What you feed your dog is an individual choice, but working with your veterinarian and/or breeder will be the best way to determine frequency of meals as a puppy and the best adult diet to increase his longevity. Clean, fresh water should be available at all times.


Beyond regular weekly grooming, the occasional bath will keep your Tornjak clean and looking their best. Grooming can be a wonderful bonding experience for you and your pet. Their strong, fast-growing nails should be trimmed regularly with a nail clipper or grinder to avoid overgrowth, splitting and cracking. Their ears should be checked regularly to avoid a buildup of wax and debris which can result in an infection. Teeth should be brushed regularly.


Options for exercise include play time in the backyard, preferably fenced, or taken for walks several times a day. Exercise can also come in the form of indoor activities, like hide-and-seek, chasing a ball rolled along the floor, or teaching them new tricks. Certain outdoor activities like swimming, hiking, retrieving balls or flying discs can provide a good outlet for expending energy. If you live in an apartment, even short walks in the hallways can give your dog some exercise, especially during inclement weather. Training for dog sports like agility, obedience and rally can also be a great way to give your dog exercise.


The Tornjak learns quickly and keeps the information in his memory for a long time, gladly performing tasks assigned to him, thus, he is easy to train.


May be Stubborn
Eager to Please
Easy Training




Some dogs may be faced with health challenges in their lives, but the majority of Tornjaks are healthy dogs. Working with a responsible breeder, prospective owners can gain the education they need to learn about specific health concerns within the breed.

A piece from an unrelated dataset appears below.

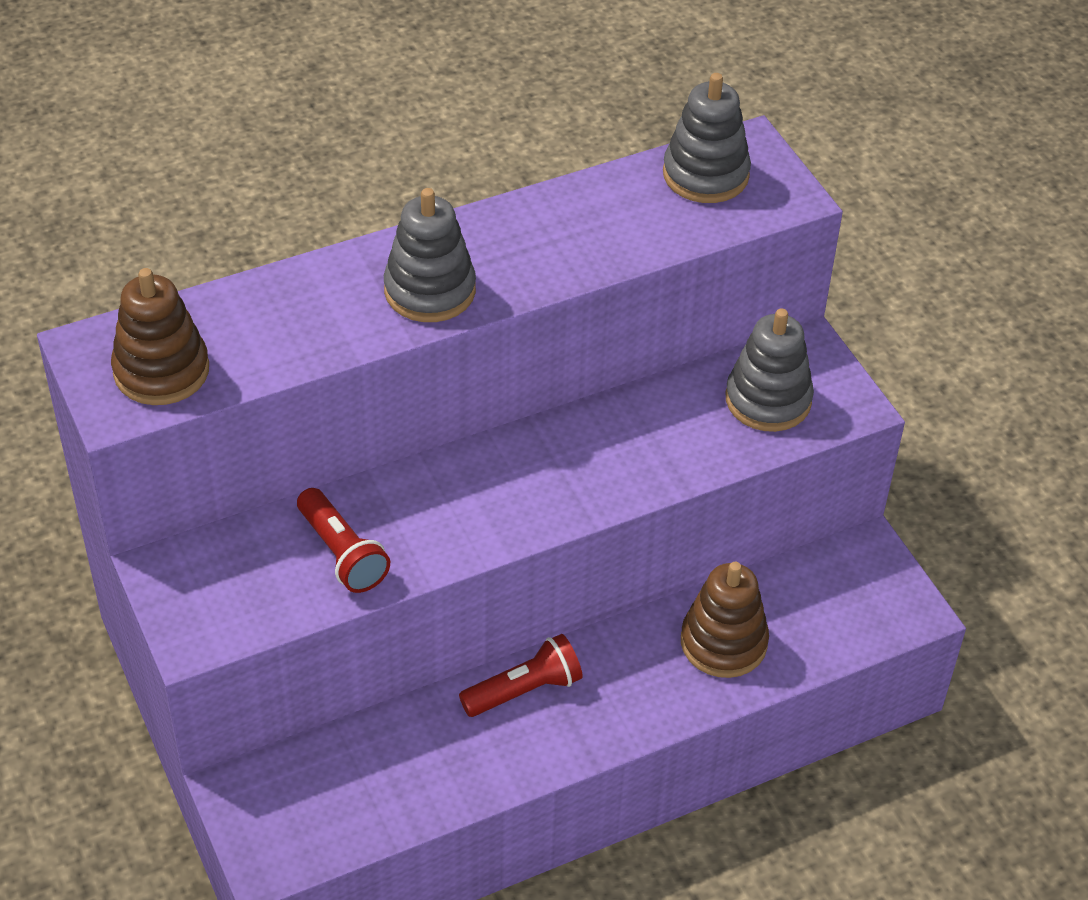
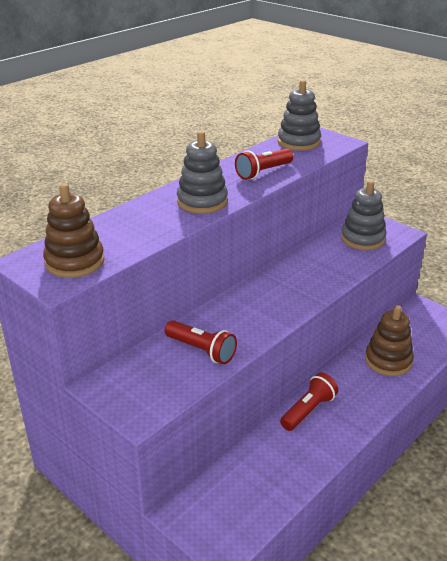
camera: 20 degrees left, 15 degrees down
none -> red flashlight [235,149,293,180]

The almost extinct descendants of genetically homogeneous, native, archaic types of shepherd dogs have been the foundation stock for the recreation of the Tornjak breed. The dogs belonging to the original stock had been dispersed in the mountain areas of Bosnia and Herzegovina and Croatia and their surrounding valleys. The major historical dates are the years 1067 and 1374. Written documents from these periods mention the Bosnianherzegovinian-Croatian breed for the first time. The research about their historical and more recent existence and then a systematic salvation from extinction started simultaneously in Croatia and Bosnia and Herzegovina around 1972 and continuous pureblood breeding began in 1978. Nowadays, the breed’s population consists of numerous, purebred dogs selected during a series of generations dispersed throughout Bosnia and Herzegovina and Croatia.

Did You Know?

The Tornjak has been assigned the Working Group designation.
The Tornjak has been recorded in the Foundation Stock Service since May 2012.
In its beginnings, the Tornjak was registered under the name Kanis Montanus, which translates to mountain dog. But the local people eventually gave it the name Tornjak, with "tor" meaning enclosure for sheep and cattle.
This breed has existed in Bosnia and Herzegovina for the past thousand years, and it can be proven with written documents. Not many breeds have documents this old and precise about their existence.